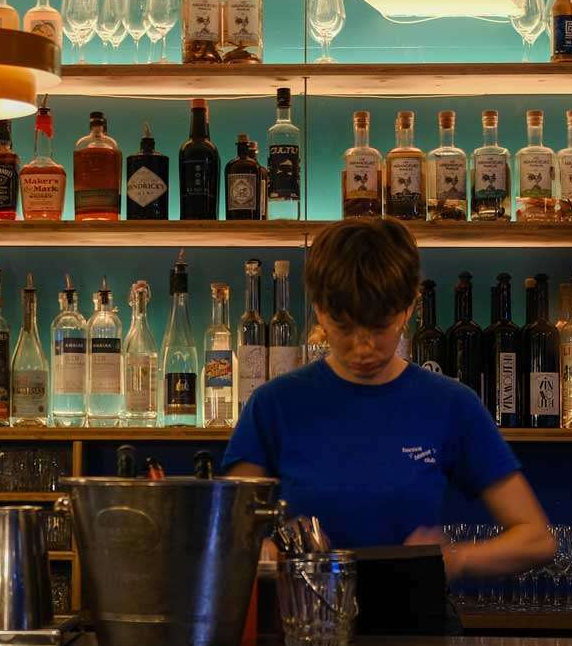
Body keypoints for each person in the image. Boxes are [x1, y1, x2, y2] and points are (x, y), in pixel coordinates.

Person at [222, 216, 554, 583]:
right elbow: (227, 535)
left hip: (414, 616)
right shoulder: (274, 405)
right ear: (319, 310)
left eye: (380, 327)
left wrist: (453, 559)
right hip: (307, 614)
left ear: (408, 308)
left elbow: (536, 540)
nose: (363, 346)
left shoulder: (451, 404)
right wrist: (261, 552)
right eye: (344, 327)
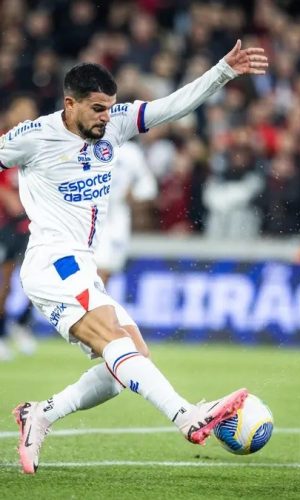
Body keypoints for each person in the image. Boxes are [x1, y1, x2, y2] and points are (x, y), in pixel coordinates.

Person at [3, 39, 268, 474]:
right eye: (96, 109)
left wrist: (224, 70)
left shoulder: (115, 127)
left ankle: (42, 413)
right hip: (52, 261)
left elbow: (172, 107)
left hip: (80, 265)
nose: (106, 118)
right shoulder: (34, 137)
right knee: (116, 343)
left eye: (110, 107)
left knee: (127, 361)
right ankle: (186, 415)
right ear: (69, 104)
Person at [0, 96, 39, 361]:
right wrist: (6, 195)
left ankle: (22, 323)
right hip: (5, 224)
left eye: (30, 111)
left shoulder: (37, 143)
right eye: (21, 110)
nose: (26, 116)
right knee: (5, 283)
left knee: (37, 279)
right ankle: (2, 333)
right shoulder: (3, 143)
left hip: (32, 224)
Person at [95, 139, 157, 285]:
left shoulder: (130, 151)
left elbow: (148, 186)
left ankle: (94, 306)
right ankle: (91, 306)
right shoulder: (85, 144)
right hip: (90, 213)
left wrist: (134, 195)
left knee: (107, 270)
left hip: (118, 216)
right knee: (95, 269)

EXERCISE DESCRIPTION
In the entries above, find the line with "right eye: (21, 110)" and the line with "right hip: (90, 213)", then set down exactly those two and every line between them, nothing else.

ANSWER SPACE
right eye: (21, 110)
nose: (26, 116)
right knee: (5, 283)
left knee: (37, 279)
right ankle: (2, 333)
right shoulder: (3, 143)
left hip: (32, 224)
Person at [95, 139, 157, 285]:
left shoulder: (130, 151)
left elbow: (148, 186)
left ankle: (94, 306)
right ankle: (91, 306)
right shoulder: (85, 144)
right hip: (90, 213)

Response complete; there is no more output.